Which of course makes repentance a bit problematic in the case of the United States. There is so much in our past that we can’t undo. We can’t undo the fact that the land we occupy once belonged to other peoples. We can’t undo the fact that we stole it from them. There is no place else for those of us who are not of Native descent to go. The United States is well-established on its land. It’s not going to go away. We can’t undo the past. We can’t go back and redo our history in a more just way. We can’t undo the reality that racism is America’s original sin. We can’t undo our history of slavery and Jim Crow. We can’t undo the past de facto segregation in the north. We can’t un-fight the Mexican and Spanish wars. We can’t uninvaded Vietnam, Afghanistan, or Iraq. We can’t undo the historical truth that when our founders said that all men are created equal they didn’t mean it. There is so much we can’t undo.
What we can and must do is turn our future around. We can and must renounce and condemn racism and see that its deleterious effects end. We can and must reject policies that benefit only the wealthy, most of whom are white. We can and must make the tax structure more equitable by assuring that those who benefit most from our institutions pay a proper share of their cost. We can and must guarantee everyone’s voting rights rather than work to restrict them for people politicians in power think won’t vote for them. We can and we must hold police accountable when they do wrong as we support them when they do right. We can bring the quality of schools in poor places up to the quality of schools in rich places. We can stop imposing harsher sentences for crimes on Black people than we do on white people. We can dismantle the prison industrial complex. We can begin to protect Mother Earth by switching to renewable energy sources and stopping to burn so much carbon-based fuel. We can make corporations more environmentally responsible by changing the law of what they are supposed to do. We can stop putting environmentally damaging installations disproportionately in majority Black areas. We can better guarantee the constitutional rights of women and minorities rather the restrict them the way we do. We can guarantee that all people but especially women and people of color receive equal pay for equal work. We can pass meaningful gun control laws. We can create a universal single payer health care system so that everyone in this country has access to quality medical care. These things and so many other constructive actions aren’t easy, but we can and must do them starting now.

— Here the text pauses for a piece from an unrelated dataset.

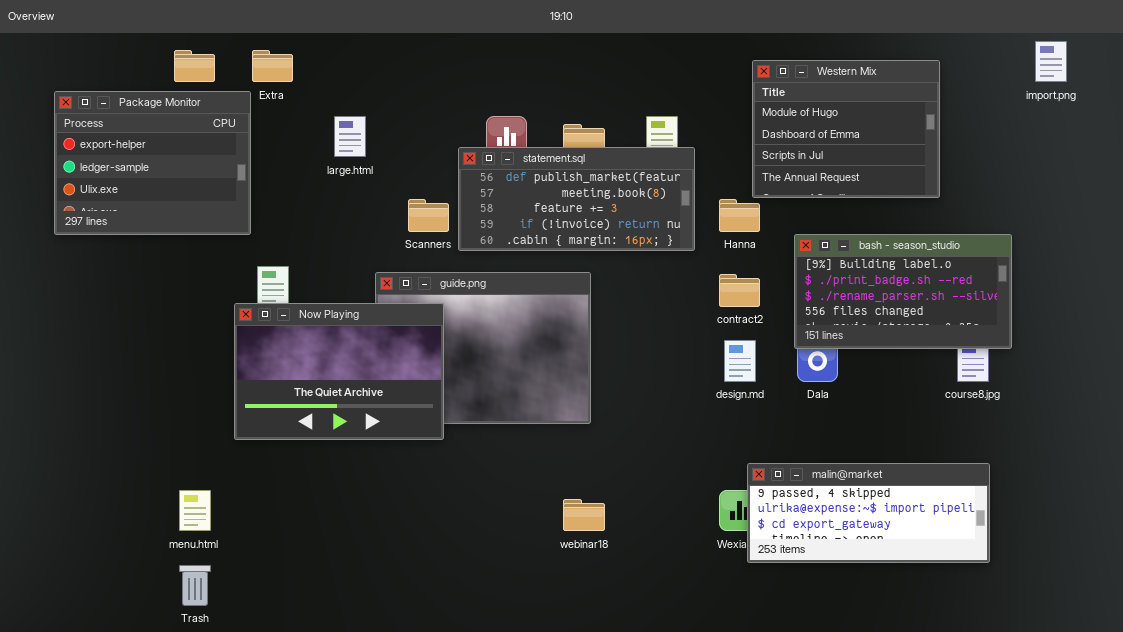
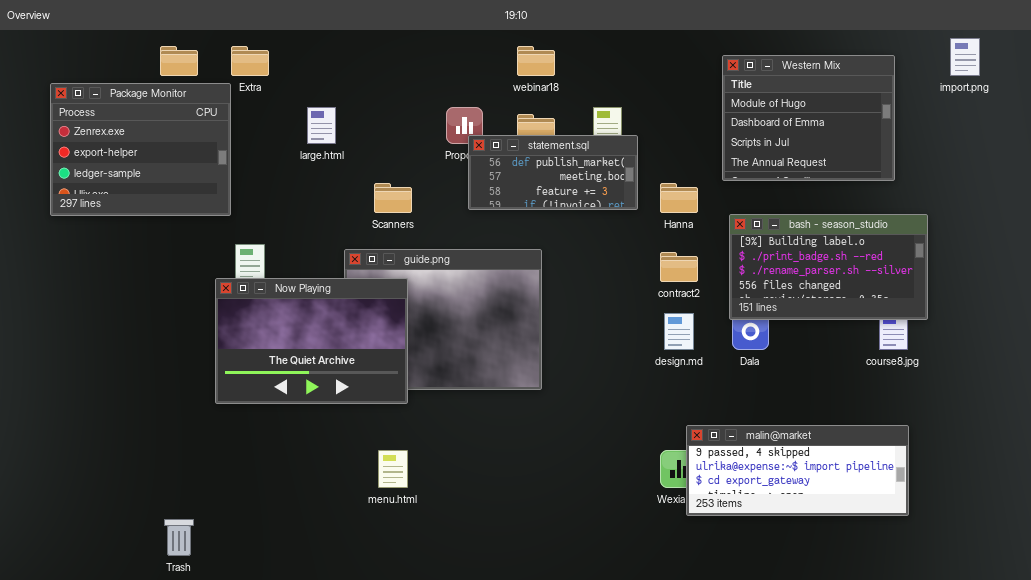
Western Mix: [752,60,940,198] -> [722,55,895,181], moved
Package Monitor: [54,91,251,235] -> [50,83,231,216], scrolled up 1 row
statement.sql: [458,147,695,251] -> [468,135,638,210], resized
menu.html: [179,490,211,531] -> [378,450,408,488], moved
webinar18: [563,499,605,531] -> [517,46,555,76], moved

Working to create a better America is what patriotism must mean today, not buying into and celebrating the idolatrous myth that we are the greatest nation on earth. We aren’t. Even our neighbor Canada is a greater nation than we are in a many ways. So are a great many other nations around the world that do a better job of caring for all of their people and that spend a much smaller proportion of their national wealth on the military. Patriotism today must mean working to get our country to live up to what it has always said it is. We’ve got a long way to go. Let’s get to work.



[1] It would be good if we had some other adjective for people of the United States of America. There are after all a lot of people in the Americas other than those of us in the United States. Sadly we don’t. Somehow Unitedstatesian just doesn’t work.
[2] Yes, I know. United States is grammatically plural, but we use it as a singular when referring to the country as a whole.
[3] Although most Americans think we did, we didn’t play the major role in defeating Nazi Germany. The Soviet Union did, but I won’t go into that forgotten truth here.